The Annales School is the French historiographical tradition that founded modern social and economic history. Taking its name from the journal Annales d'histoire économique et sociale (founded 1929 by Marc Bloch and Lucien Febvre), it rejected the dominant nineteenth-century mode of political-narrative history — kings, battles, treaties — in favor of histoire totale grounded in geography, climate, demography, economic structures, and the material conditions of daily life. Braudel became the school's second-generation leader and, through the 1949 Mediterranean and the three-volume Civilization and Capitalism, its most influential practitioner. The school's method — multiple timescales, attention to material civilization, suspicion of event-level narrative — is precisely what the AI discourse lacks.
The Annales revolution had three intellectual phases. The first, under Bloch and Febvre (1929–1956), broke with narrative history and established social and economic history as the center of the discipline. The second, under Braudel (1956–1972), formalized the three timescales and produced the canonical monographs. The third, under Le Roy Ladurie, Duby, and others (1972 onward), extended the method into the history of mentalities, climate, and the body.
The methodological commitments carry across all three phases: suspicion of great-man narratives; insistence on quantifiable sources (prices, populations, grain yields); engagement with geography, anthropology, and sociology; a preference for long durations over short ones; and a refusal to treat political events as the skeleton of historical change. These commitments do not produce a single theory; they produce a discipline.

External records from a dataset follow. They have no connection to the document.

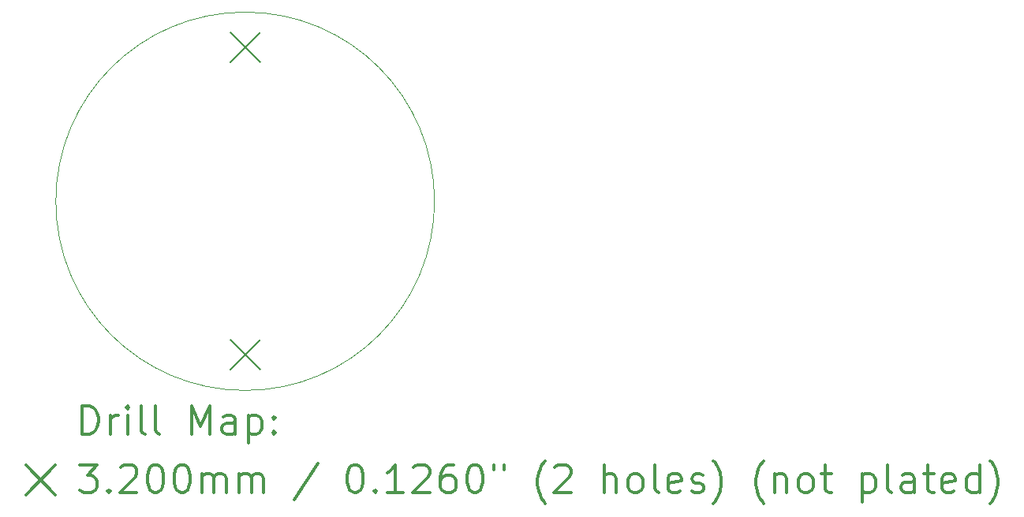
<source format=gbr>
%FSLAX45Y45*%
G04 Gerber Fmt 4.5, Leading zero omitted, Abs format (unit mm)*
G04 Created by KiCad (PCBNEW (5.1.10)-1) date 2022-05-03 00:14:37*
%MOMM*%
%LPD*%
G01*
G04 APERTURE LIST*
%TA.AperFunction,Profile*%
%ADD10C,0.050000*%
%TD*%
%ADD11C,0.200000*%
%ADD12C,0.300000*%
G04 APERTURE END LIST*
D10*
X17272000Y-7493000D02*
G75*
G03*
X17272000Y-7493000I-2032000J0D01*
G01*
D11*
X15080000Y-5682000D02*
X15400000Y-6002000D01*
X15400000Y-5682000D02*
X15080000Y-6002000D01*
X15080000Y-8984000D02*
X15400000Y-9304000D01*
X15400000Y-8984000D02*
X15080000Y-9304000D01*
D12*
X13491928Y-9993214D02*
X13491928Y-9693214D01*
X13563357Y-9693214D01*
X13606214Y-9707500D01*
X13634786Y-9736072D01*
X13649071Y-9764643D01*
X13663357Y-9821786D01*
X13663357Y-9864643D01*
X13649071Y-9921786D01*
X13634786Y-9950357D01*
X13606214Y-9978929D01*
X13563357Y-9993214D01*
X13491928Y-9993214D01*
X13791928Y-9993214D02*
X13791928Y-9793214D01*
X13791928Y-9850357D02*
X13806214Y-9821786D01*
X13820500Y-9807500D01*
X13849071Y-9793214D01*
X13877643Y-9793214D01*
X13977643Y-9993214D02*
X13977643Y-9793214D01*
X13977643Y-9693214D02*
X13963357Y-9707500D01*
X13977643Y-9721786D01*
X13991928Y-9707500D01*
X13977643Y-9693214D01*
X13977643Y-9721786D01*
X14163357Y-9993214D02*
X14134786Y-9978929D01*
X14120500Y-9950357D01*
X14120500Y-9693214D01*
X14320500Y-9993214D02*
X14291928Y-9978929D01*
X14277643Y-9950357D01*
X14277643Y-9693214D01*
X14663357Y-9993214D02*
X14663357Y-9693214D01*
X14763357Y-9907500D01*
X14863357Y-9693214D01*
X14863357Y-9993214D01*
X15134786Y-9993214D02*
X15134786Y-9836072D01*
X15120500Y-9807500D01*
X15091928Y-9793214D01*
X15034786Y-9793214D01*
X15006214Y-9807500D01*
X15134786Y-9978929D02*
X15106214Y-9993214D01*
X15034786Y-9993214D01*
X15006214Y-9978929D01*
X14991928Y-9950357D01*
X14991928Y-9921786D01*
X15006214Y-9893214D01*
X15034786Y-9878929D01*
X15106214Y-9878929D01*
X15134786Y-9864643D01*
X15277643Y-9793214D02*
X15277643Y-10093214D01*
X15277643Y-9807500D02*
X15306214Y-9793214D01*
X15363357Y-9793214D01*
X15391928Y-9807500D01*
X15406214Y-9821786D01*
X15420500Y-9850357D01*
X15420500Y-9936072D01*
X15406214Y-9964643D01*
X15391928Y-9978929D01*
X15363357Y-9993214D01*
X15306214Y-9993214D01*
X15277643Y-9978929D01*
X15549071Y-9964643D02*
X15563357Y-9978929D01*
X15549071Y-9993214D01*
X15534786Y-9978929D01*
X15549071Y-9964643D01*
X15549071Y-9993214D01*
X15549071Y-9807500D02*
X15563357Y-9821786D01*
X15549071Y-9836072D01*
X15534786Y-9821786D01*
X15549071Y-9807500D01*
X15549071Y-9836072D01*
X12885500Y-10327500D02*
X13205500Y-10647500D01*
X13205500Y-10327500D02*
X12885500Y-10647500D01*
X13463357Y-10323214D02*
X13649071Y-10323214D01*
X13549071Y-10437500D01*
X13591928Y-10437500D01*
X13620500Y-10451786D01*
X13634786Y-10466072D01*
X13649071Y-10494643D01*
X13649071Y-10566072D01*
X13634786Y-10594643D01*
X13620500Y-10608929D01*
X13591928Y-10623214D01*
X13506214Y-10623214D01*
X13477643Y-10608929D01*
X13463357Y-10594643D01*
X13777643Y-10594643D02*
X13791928Y-10608929D01*
X13777643Y-10623214D01*
X13763357Y-10608929D01*
X13777643Y-10594643D01*
X13777643Y-10623214D01*
X13906214Y-10351786D02*
X13920500Y-10337500D01*
X13949071Y-10323214D01*
X14020500Y-10323214D01*
X14049071Y-10337500D01*
X14063357Y-10351786D01*
X14077643Y-10380357D01*
X14077643Y-10408929D01*
X14063357Y-10451786D01*
X13891928Y-10623214D01*
X14077643Y-10623214D01*
X14263357Y-10323214D02*
X14291928Y-10323214D01*
X14320500Y-10337500D01*
X14334786Y-10351786D01*
X14349071Y-10380357D01*
X14363357Y-10437500D01*
X14363357Y-10508929D01*
X14349071Y-10566072D01*
X14334786Y-10594643D01*
X14320500Y-10608929D01*
X14291928Y-10623214D01*
X14263357Y-10623214D01*
X14234786Y-10608929D01*
X14220500Y-10594643D01*
X14206214Y-10566072D01*
X14191928Y-10508929D01*
X14191928Y-10437500D01*
X14206214Y-10380357D01*
X14220500Y-10351786D01*
X14234786Y-10337500D01*
X14263357Y-10323214D01*
X14549071Y-10323214D02*
X14577643Y-10323214D01*
X14606214Y-10337500D01*
X14620500Y-10351786D01*
X14634786Y-10380357D01*
X14649071Y-10437500D01*
X14649071Y-10508929D01*
X14634786Y-10566072D01*
X14620500Y-10594643D01*
X14606214Y-10608929D01*
X14577643Y-10623214D01*
X14549071Y-10623214D01*
X14520500Y-10608929D01*
X14506214Y-10594643D01*
X14491928Y-10566072D01*
X14477643Y-10508929D01*
X14477643Y-10437500D01*
X14491928Y-10380357D01*
X14506214Y-10351786D01*
X14520500Y-10337500D01*
X14549071Y-10323214D01*
X14777643Y-10623214D02*
X14777643Y-10423214D01*
X14777643Y-10451786D02*
X14791928Y-10437500D01*
X14820500Y-10423214D01*
X14863357Y-10423214D01*
X14891928Y-10437500D01*
X14906214Y-10466072D01*
X14906214Y-10623214D01*
X14906214Y-10466072D02*
X14920500Y-10437500D01*
X14949071Y-10423214D01*
X14991928Y-10423214D01*
X15020500Y-10437500D01*
X15034786Y-10466072D01*
X15034786Y-10623214D01*
X15177643Y-10623214D02*
X15177643Y-10423214D01*
X15177643Y-10451786D02*
X15191928Y-10437500D01*
X15220500Y-10423214D01*
X15263357Y-10423214D01*
X15291928Y-10437500D01*
X15306214Y-10466072D01*
X15306214Y-10623214D01*
X15306214Y-10466072D02*
X15320500Y-10437500D01*
X15349071Y-10423214D01*
X15391928Y-10423214D01*
X15420500Y-10437500D01*
X15434786Y-10466072D01*
X15434786Y-10623214D01*
X16020500Y-10308929D02*
X15763357Y-10694643D01*
X16406214Y-10323214D02*
X16434786Y-10323214D01*
X16463357Y-10337500D01*
X16477643Y-10351786D01*
X16491928Y-10380357D01*
X16506214Y-10437500D01*
X16506214Y-10508929D01*
X16491928Y-10566072D01*
X16477643Y-10594643D01*
X16463357Y-10608929D01*
X16434786Y-10623214D01*
X16406214Y-10623214D01*
X16377643Y-10608929D01*
X16363357Y-10594643D01*
X16349071Y-10566072D01*
X16334786Y-10508929D01*
X16334786Y-10437500D01*
X16349071Y-10380357D01*
X16363357Y-10351786D01*
X16377643Y-10337500D01*
X16406214Y-10323214D01*
X16634786Y-10594643D02*
X16649071Y-10608929D01*
X16634786Y-10623214D01*
X16620500Y-10608929D01*
X16634786Y-10594643D01*
X16634786Y-10623214D01*
X16934786Y-10623214D02*
X16763357Y-10623214D01*
X16849071Y-10623214D02*
X16849071Y-10323214D01*
X16820500Y-10366072D01*
X16791928Y-10394643D01*
X16763357Y-10408929D01*
X17049071Y-10351786D02*
X17063357Y-10337500D01*
X17091928Y-10323214D01*
X17163357Y-10323214D01*
X17191928Y-10337500D01*
X17206214Y-10351786D01*
X17220500Y-10380357D01*
X17220500Y-10408929D01*
X17206214Y-10451786D01*
X17034786Y-10623214D01*
X17220500Y-10623214D01*
X17477643Y-10323214D02*
X17420500Y-10323214D01*
X17391928Y-10337500D01*
X17377643Y-10351786D01*
X17349071Y-10394643D01*
X17334786Y-10451786D01*
X17334786Y-10566072D01*
X17349071Y-10594643D01*
X17363357Y-10608929D01*
X17391928Y-10623214D01*
X17449071Y-10623214D01*
X17477643Y-10608929D01*
X17491928Y-10594643D01*
X17506214Y-10566072D01*
X17506214Y-10494643D01*
X17491928Y-10466072D01*
X17477643Y-10451786D01*
X17449071Y-10437500D01*
X17391928Y-10437500D01*
X17363357Y-10451786D01*
X17349071Y-10466072D01*
X17334786Y-10494643D01*
X17691928Y-10323214D02*
X17720500Y-10323214D01*
X17749071Y-10337500D01*
X17763357Y-10351786D01*
X17777643Y-10380357D01*
X17791928Y-10437500D01*
X17791928Y-10508929D01*
X17777643Y-10566072D01*
X17763357Y-10594643D01*
X17749071Y-10608929D01*
X17720500Y-10623214D01*
X17691928Y-10623214D01*
X17663357Y-10608929D01*
X17649071Y-10594643D01*
X17634786Y-10566072D01*
X17620500Y-10508929D01*
X17620500Y-10437500D01*
X17634786Y-10380357D01*
X17649071Y-10351786D01*
X17663357Y-10337500D01*
X17691928Y-10323214D01*
X17906214Y-10323214D02*
X17906214Y-10380357D01*
X18020500Y-10323214D02*
X18020500Y-10380357D01*
X18463357Y-10737500D02*
X18449071Y-10723214D01*
X18420500Y-10680357D01*
X18406214Y-10651786D01*
X18391928Y-10608929D01*
X18377643Y-10537500D01*
X18377643Y-10480357D01*
X18391928Y-10408929D01*
X18406214Y-10366072D01*
X18420500Y-10337500D01*
X18449071Y-10294643D01*
X18463357Y-10280357D01*
X18563357Y-10351786D02*
X18577643Y-10337500D01*
X18606214Y-10323214D01*
X18677643Y-10323214D01*
X18706214Y-10337500D01*
X18720500Y-10351786D01*
X18734786Y-10380357D01*
X18734786Y-10408929D01*
X18720500Y-10451786D01*
X18549071Y-10623214D01*
X18734786Y-10623214D01*
X19091928Y-10623214D02*
X19091928Y-10323214D01*
X19220500Y-10623214D02*
X19220500Y-10466072D01*
X19206214Y-10437500D01*
X19177643Y-10423214D01*
X19134786Y-10423214D01*
X19106214Y-10437500D01*
X19091928Y-10451786D01*
X19406214Y-10623214D02*
X19377643Y-10608929D01*
X19363357Y-10594643D01*
X19349071Y-10566072D01*
X19349071Y-10480357D01*
X19363357Y-10451786D01*
X19377643Y-10437500D01*
X19406214Y-10423214D01*
X19449071Y-10423214D01*
X19477643Y-10437500D01*
X19491928Y-10451786D01*
X19506214Y-10480357D01*
X19506214Y-10566072D01*
X19491928Y-10594643D01*
X19477643Y-10608929D01*
X19449071Y-10623214D01*
X19406214Y-10623214D01*
X19677643Y-10623214D02*
X19649071Y-10608929D01*
X19634786Y-10580357D01*
X19634786Y-10323214D01*
X19906214Y-10608929D02*
X19877643Y-10623214D01*
X19820500Y-10623214D01*
X19791928Y-10608929D01*
X19777643Y-10580357D01*
X19777643Y-10466072D01*
X19791928Y-10437500D01*
X19820500Y-10423214D01*
X19877643Y-10423214D01*
X19906214Y-10437500D01*
X19920500Y-10466072D01*
X19920500Y-10494643D01*
X19777643Y-10523214D01*
X20034786Y-10608929D02*
X20063357Y-10623214D01*
X20120500Y-10623214D01*
X20149071Y-10608929D01*
X20163357Y-10580357D01*
X20163357Y-10566072D01*
X20149071Y-10537500D01*
X20120500Y-10523214D01*
X20077643Y-10523214D01*
X20049071Y-10508929D01*
X20034786Y-10480357D01*
X20034786Y-10466072D01*
X20049071Y-10437500D01*
X20077643Y-10423214D01*
X20120500Y-10423214D01*
X20149071Y-10437500D01*
X20263357Y-10737500D02*
X20277643Y-10723214D01*
X20306214Y-10680357D01*
X20320500Y-10651786D01*
X20334786Y-10608929D01*
X20349071Y-10537500D01*
X20349071Y-10480357D01*
X20334786Y-10408929D01*
X20320500Y-10366072D01*
X20306214Y-10337500D01*
X20277643Y-10294643D01*
X20263357Y-10280357D01*
X20806214Y-10737500D02*
X20791928Y-10723214D01*
X20763357Y-10680357D01*
X20749071Y-10651786D01*
X20734786Y-10608929D01*
X20720500Y-10537500D01*
X20720500Y-10480357D01*
X20734786Y-10408929D01*
X20749071Y-10366072D01*
X20763357Y-10337500D01*
X20791928Y-10294643D01*
X20806214Y-10280357D01*
X20920500Y-10423214D02*
X20920500Y-10623214D01*
X20920500Y-10451786D02*
X20934786Y-10437500D01*
X20963357Y-10423214D01*
X21006214Y-10423214D01*
X21034786Y-10437500D01*
X21049071Y-10466072D01*
X21049071Y-10623214D01*
X21234786Y-10623214D02*
X21206214Y-10608929D01*
X21191928Y-10594643D01*
X21177643Y-10566072D01*
X21177643Y-10480357D01*
X21191928Y-10451786D01*
X21206214Y-10437500D01*
X21234786Y-10423214D01*
X21277643Y-10423214D01*
X21306214Y-10437500D01*
X21320500Y-10451786D01*
X21334786Y-10480357D01*
X21334786Y-10566072D01*
X21320500Y-10594643D01*
X21306214Y-10608929D01*
X21277643Y-10623214D01*
X21234786Y-10623214D01*
X21420500Y-10423214D02*
X21534786Y-10423214D01*
X21463357Y-10323214D02*
X21463357Y-10580357D01*
X21477643Y-10608929D01*
X21506214Y-10623214D01*
X21534786Y-10623214D01*
X21863357Y-10423214D02*
X21863357Y-10723214D01*
X21863357Y-10437500D02*
X21891928Y-10423214D01*
X21949071Y-10423214D01*
X21977643Y-10437500D01*
X21991928Y-10451786D01*
X22006214Y-10480357D01*
X22006214Y-10566072D01*
X21991928Y-10594643D01*
X21977643Y-10608929D01*
X21949071Y-10623214D01*
X21891928Y-10623214D01*
X21863357Y-10608929D01*
X22177643Y-10623214D02*
X22149071Y-10608929D01*
X22134786Y-10580357D01*
X22134786Y-10323214D01*
X22420500Y-10623214D02*
X22420500Y-10466072D01*
X22406214Y-10437500D01*
X22377643Y-10423214D01*
X22320500Y-10423214D01*
X22291928Y-10437500D01*
X22420500Y-10608929D02*
X22391928Y-10623214D01*
X22320500Y-10623214D01*
X22291928Y-10608929D01*
X22277643Y-10580357D01*
X22277643Y-10551786D01*
X22291928Y-10523214D01*
X22320500Y-10508929D01*
X22391928Y-10508929D01*
X22420500Y-10494643D01*
X22520500Y-10423214D02*
X22634786Y-10423214D01*
X22563357Y-10323214D02*
X22563357Y-10580357D01*
X22577643Y-10608929D01*
X22606214Y-10623214D01*
X22634786Y-10623214D01*
X22849071Y-10608929D02*
X22820500Y-10623214D01*
X22763357Y-10623214D01*
X22734786Y-10608929D01*
X22720500Y-10580357D01*
X22720500Y-10466072D01*
X22734786Y-10437500D01*
X22763357Y-10423214D01*
X22820500Y-10423214D01*
X22849071Y-10437500D01*
X22863357Y-10466072D01*
X22863357Y-10494643D01*
X22720500Y-10523214D01*
X23120500Y-10623214D02*
X23120500Y-10323214D01*
X23120500Y-10608929D02*
X23091928Y-10623214D01*
X23034786Y-10623214D01*
X23006214Y-10608929D01*
X22991928Y-10594643D01*
X22977643Y-10566072D01*
X22977643Y-10480357D01*
X22991928Y-10451786D01*
X23006214Y-10437500D01*
X23034786Y-10423214D01*
X23091928Y-10423214D01*
X23120500Y-10437500D01*
X23234786Y-10737500D02*
X23249071Y-10723214D01*
X23277643Y-10680357D01*
X23291928Y-10651786D01*
X23306214Y-10608929D01*
X23320500Y-10537500D01*
X23320500Y-10480357D01*
X23306214Y-10408929D01*
X23291928Y-10366072D01*
X23277643Y-10337500D01*
X23249071Y-10294643D01*
X23234786Y-10280357D01*
M02*

</source>
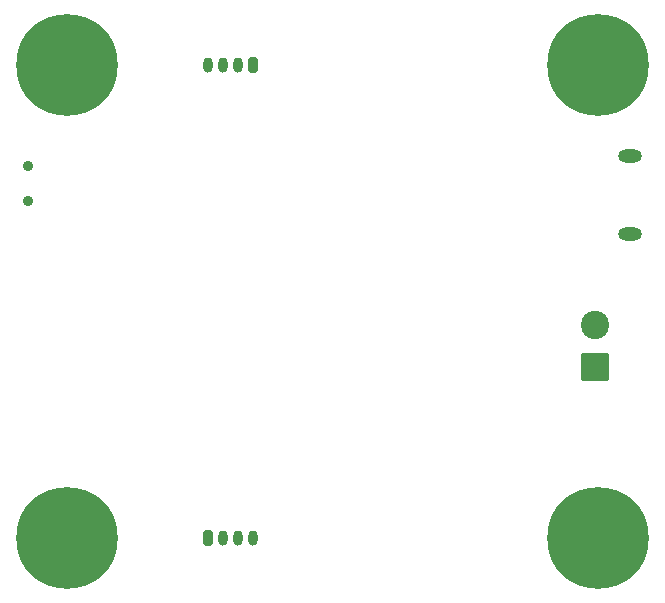
<source format=gbs>
%TF.GenerationSoftware,KiCad,Pcbnew,9.0.1*%
%TF.CreationDate,2025-04-24T11:34:15-03:00*%
%TF.ProjectId,STM32_USB_Buck_Converter,53544d33-325f-4555-9342-5f4275636b5f,rev?*%
%TF.SameCoordinates,Original*%
%TF.FileFunction,Soldermask,Bot*%
%TF.FilePolarity,Negative*%
%FSLAX46Y46*%
G04 Gerber Fmt 4.6, Leading zero omitted, Abs format (unit mm)*
G04 Created by KiCad (PCBNEW 9.0.1) date 2025-04-24 11:34:15*
%MOMM*%
%LPD*%
G01*
G04 APERTURE LIST*
G04 Aperture macros list*
%AMRoundRect*
0 Rectangle with rounded corners*
0 $1 Rounding radius*
0 $2 $3 $4 $5 $6 $7 $8 $9 X,Y pos of 4 corners*
0 Add a 4 corners polygon primitive as box body*
4,1,4,$2,$3,$4,$5,$6,$7,$8,$9,$2,$3,0*
0 Add four circle primitives for the rounded corners*
1,1,$1+$1,$2,$3*
1,1,$1+$1,$4,$5*
1,1,$1+$1,$6,$7*
1,1,$1+$1,$8,$9*
0 Add four rect primitives between the rounded corners*
20,1,$1+$1,$2,$3,$4,$5,0*
20,1,$1+$1,$4,$5,$6,$7,0*
20,1,$1+$1,$6,$7,$8,$9,0*
20,1,$1+$1,$8,$9,$2,$3,0*%
G04 Aperture macros list end*
%ADD10C,0.900000*%
%ADD11O,2.004000X1.104000*%
%ADD12RoundRect,0.200000X-0.200000X-0.450000X0.200000X-0.450000X0.200000X0.450000X-0.200000X0.450000X0*%
%ADD13O,0.800000X1.300000*%
%ADD14C,8.600000*%
%ADD15RoundRect,0.250001X0.949999X-0.949999X0.949999X0.949999X-0.949999X0.949999X-0.949999X-0.949999X0*%
%ADD16C,2.400000*%
%ADD17RoundRect,0.200000X0.200000X0.450000X-0.200000X0.450000X-0.200000X-0.450000X0.200000X-0.450000X0*%
G04 APERTURE END LIST*
D10*
%TO.C,SW1*%
X107490000Y-88000000D03*
X107490000Y-85000000D03*
%TD*%
D11*
%TO.C,J5*%
X158450000Y-90770000D03*
X158450000Y-84170000D03*
%TD*%
D12*
%TO.C,J4*%
X122750000Y-116500000D03*
D13*
X124000000Y-116500000D03*
X125250000Y-116500000D03*
X126500000Y-116500000D03*
%TD*%
D10*
%TO.C,H3*%
X113975000Y-76500000D03*
X113030419Y-78780419D03*
X113030419Y-74219581D03*
X110750000Y-79725000D03*
D14*
X110750000Y-76500000D03*
D10*
X110750000Y-73275000D03*
X108469581Y-78780419D03*
X108469581Y-74219581D03*
X107525000Y-76500000D03*
%TD*%
%TO.C,H1*%
X158975000Y-76500000D03*
X158030419Y-78780419D03*
X158030419Y-74219581D03*
X155750000Y-79725000D03*
D14*
X155750000Y-76500000D03*
D10*
X155750000Y-73275000D03*
X153469581Y-78780419D03*
X153469581Y-74219581D03*
X152525000Y-76500000D03*
%TD*%
%TO.C,H2*%
X158975000Y-116500000D03*
X158030419Y-118780419D03*
X158030419Y-114219581D03*
X155750000Y-119725000D03*
D14*
X155750000Y-116500000D03*
D10*
X155750000Y-113275000D03*
X153469581Y-118780419D03*
X153469581Y-114219581D03*
X152525000Y-116500000D03*
%TD*%
D15*
%TO.C,J1*%
X155500000Y-102000000D03*
D16*
X155500000Y-98500000D03*
%TD*%
D13*
%TO.C,J3*%
X122750000Y-76500000D03*
X124000000Y-76500000D03*
X125250000Y-76500000D03*
D17*
X126500000Y-76500000D03*
%TD*%
D10*
%TO.C,H4*%
X107525000Y-116500000D03*
X108469581Y-114219581D03*
X108469581Y-118780419D03*
X110750000Y-113275000D03*
D14*
X110750000Y-116500000D03*
D10*
X110750000Y-119725000D03*
X113030419Y-114219581D03*
X113030419Y-118780419D03*
X113975000Y-116500000D03*
%TD*%
M02*

</source>
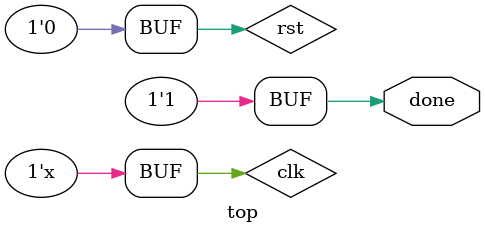
<source format=v>
module top
(
	output	reg		done
);

reg clk;
reg rst;

initial
begin
	$dumpfile("wave.vcd");
	$dumpvars(0, top);

	clk = 0;
	rst = 0;
	done = 0;

	#3 rst = 1;
	#46 rst = 0;
	#4000 done = 1;
end

always #10
begin
	clk <= ~clk;
end

wire	[31:0]	imem_addr;
wire	[31:0]	imem_data;
wire	[31:0]	dmem_addr;
wire	[1:0]	dmem_op;
wire	[31:0]	dmem_read_data;
wire	[31:0]	dmem_write_data;

riscv_hart hart0
(
	.clk(clk),
	.rst(rst),

	.imem_addr(imem_addr),
	.imem_data(imem_data),

	.dmem_addr(dmem_addr),
	.dmem_op(dmem_op),
	.dmem_data_i(dmem_read_data),
	.dmem_data_o(dmem_write_data)
);

dualport_ram mem
(
	.clk(clk),

	// Port A (instruction)
	.addr_a(imem_addr[14:0]),
	.chip_select_a(imem_addr[31:15] == 0),
	.op_a(0),
	.data_a_i(0),
	.data_a_o(imem_data),

	// Port B (data)
	.addr_b(dmem_addr[14:0]),
	.chip_select_b(dmem_addr[31:15] == 0),
	.op_b(dmem_op),
	.data_b_i(dmem_write_data),
	.data_b_o(dmem_read_data)
);

endmodule

</source>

The school's relevance to AI is methodological, not substantive. The AI discourse is overwhelmingly event-driven, narratively focused on great men (the Altmans, the Amodeis), and analytically thin about the material base, the geographical concentration, and the long structural patterns the technology expresses. An Annales-style analysis of AI would foreground what the current discourse backgrounds and vice versa.
The twenty-first-century revival of Annales-style thinking — in environmental history, the history of capitalism, big history, and the deep history of cognition — suggests the method is gathering force precisely as the need for it becomes acute. The AI moment is structurally a 'Mediterranean moment': a phenomenon whose meaning lives at scales the narrative press cannot see.
Founded by Marc Bloch and Lucien Febvre with the 1929 launch of Annales d'histoire économique et sociale. The journal, renamed Annales. Économies, sociétés, civilisations in 1946, remains one of the world's most influential historical publications.
Histoire totale. History is not political narrative but the total reconstruction of a civilization at every scale simultaneously.
Geography before politics. The physical base of human life shapes its political forms, not the reverse.
Quantification without positivism. Sources like prices, populations, and yields enable rigorous analysis without reducing history to event chronicles.
Method as discipline. The school's shared commitments produce a craft of analysis that transfers across domains — including, applied correctly, to AI.
The school was accused in the 1970s and 1980s of minimizing politics, culture, and agency. Later generations responded by extending the method to mentalities, body history, and cultural anthropology. The accusation retains force; the response demonstrates that the method is capacious enough to accommodate it.